Reproduce the data from the line containing "Rendered at 1654 by 1241 pixels." through the end of the data, substituting "enclosing rectangle" for "bounding box" and leaving everything else unchanged. Give only those lines.
★ ★ ★ ★
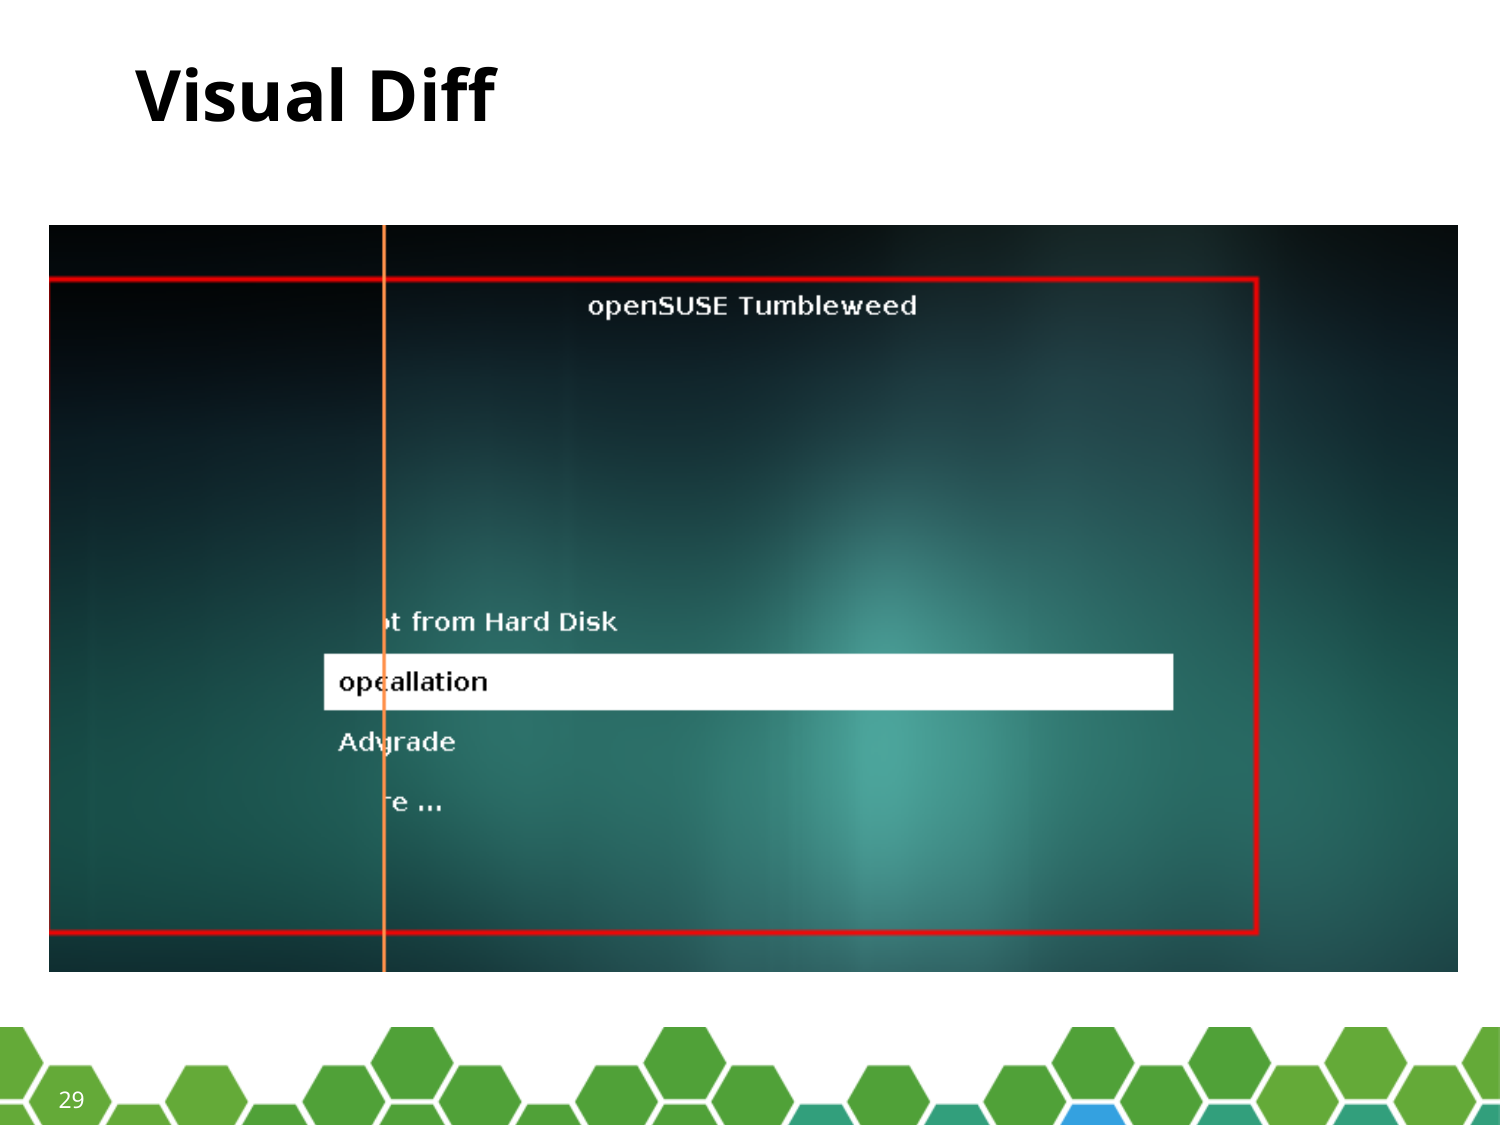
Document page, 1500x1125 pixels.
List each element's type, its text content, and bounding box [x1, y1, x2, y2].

picture [0, 1027, 1500, 1125]
picture [49, 225, 1458, 973]
title Visual Diff [135, 12, 1372, 175]
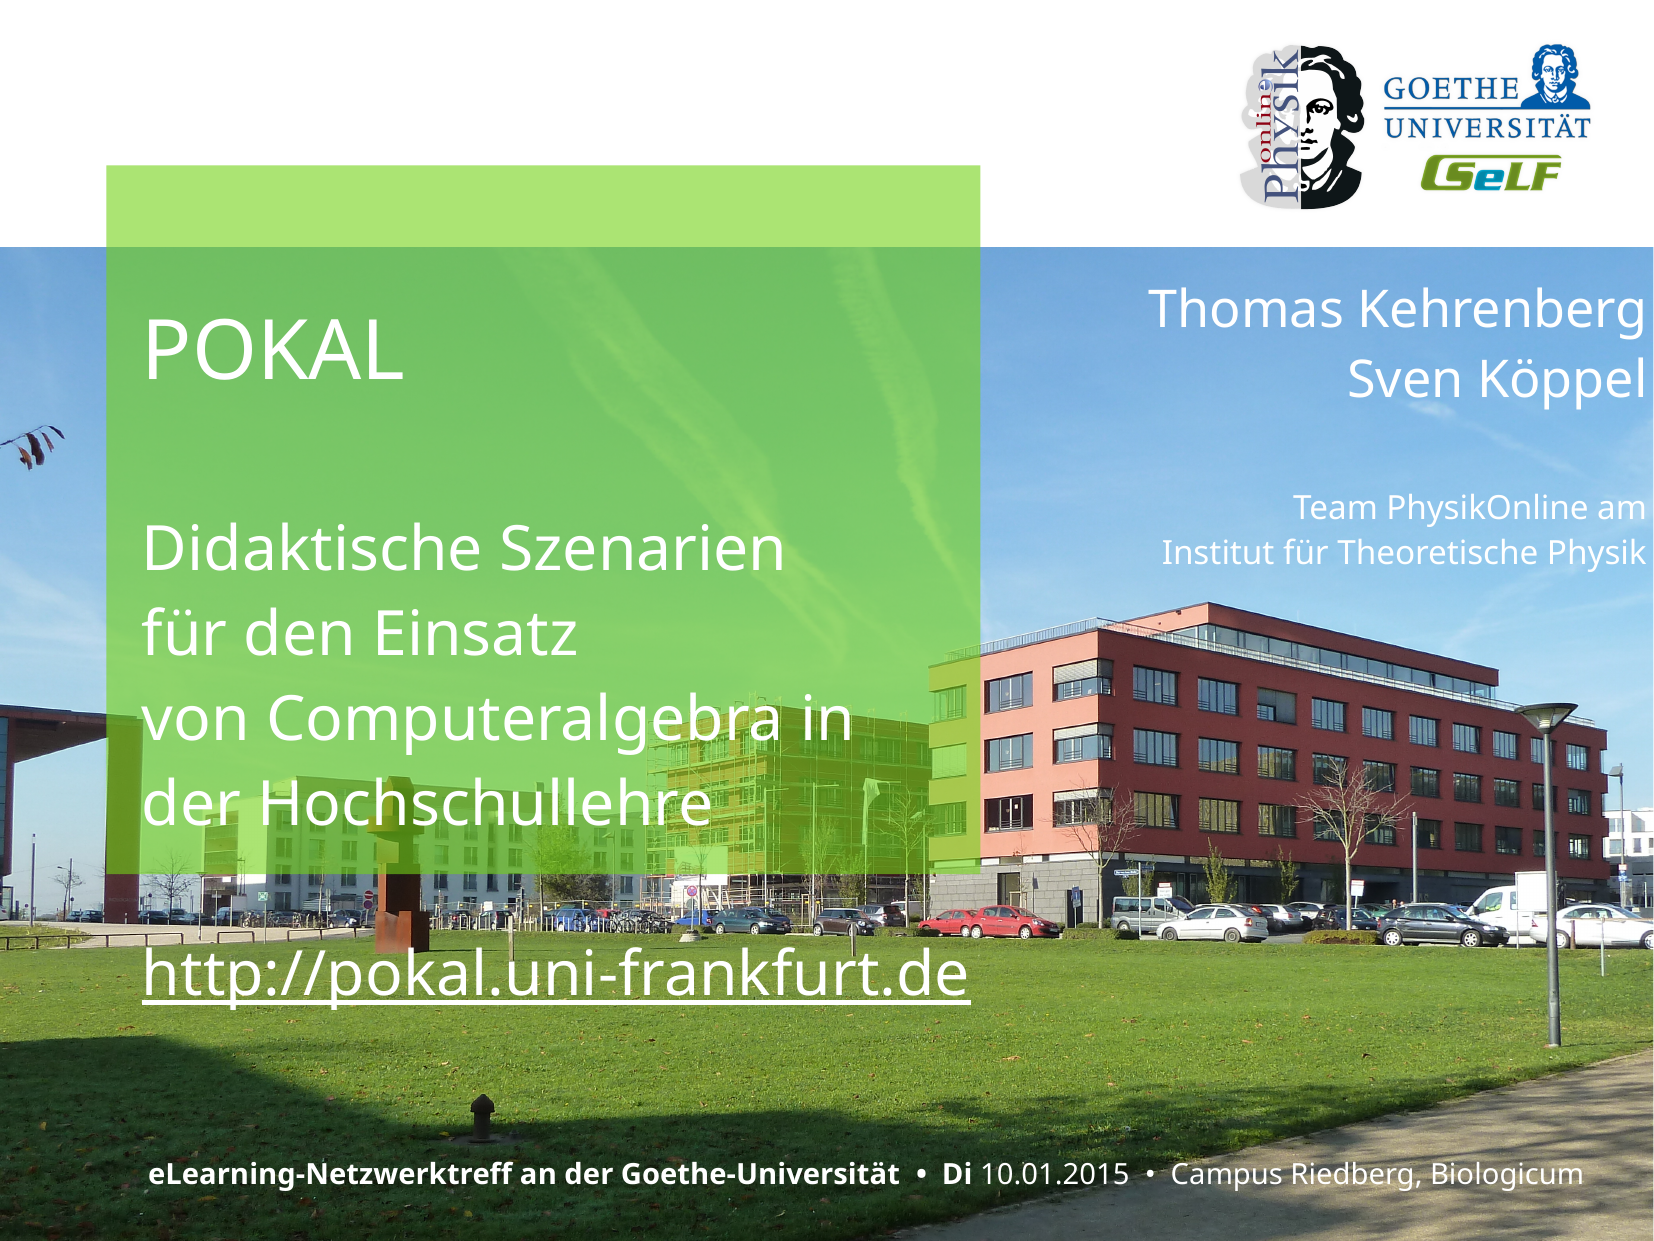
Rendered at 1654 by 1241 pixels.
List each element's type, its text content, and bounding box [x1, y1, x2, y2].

text_box POKAL Didaktische Szenarien für den Einsatz von Computeralgebra in der Hochschullehre http://pokal.uni-frankfurt.de [127, 283, 821, 832]
picture [0, 247, 1654, 1241]
text_box Thomas Kehrenberg Sven Köppel Team PhysikOnline am Institut für Theoretische Physik [1133, 264, 1611, 502]
text_box eLearning-Netzwerktreff an der Goethe-Universität • Di 10.01.2015 • Campus Riedberg, Biologicum [133, 1145, 1521, 1191]
text_box [106, 165, 981, 875]
picture [1379, 39, 1595, 194]
picture [1236, 41, 1368, 213]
★ ★ ★ ★
* _TASK OUTPUT_
Rendered at 1654 by 1241 pixels.
List each element's type, its text content, and enclosing rectangle [x1, y1, x2, y2].

text_box POKAL Didaktische Szenarien für den Einsatz von Computeralgebra in der Hochschullehre http://pokal.uni-frankfurt.de [127, 283, 821, 832]
picture [0, 247, 1654, 1241]
text_box Thomas Kehrenberg Sven Köppel Team PhysikOnline am Institut für Theoretische Physik [1133, 264, 1611, 502]
text_box eLearning-Netzwerktreff an der Goethe-Universität • Di 10.01.2015 • Campus Riedberg, Biologicum [133, 1145, 1521, 1191]
text_box [106, 165, 981, 875]
picture [1379, 39, 1595, 194]
picture [1236, 41, 1368, 213]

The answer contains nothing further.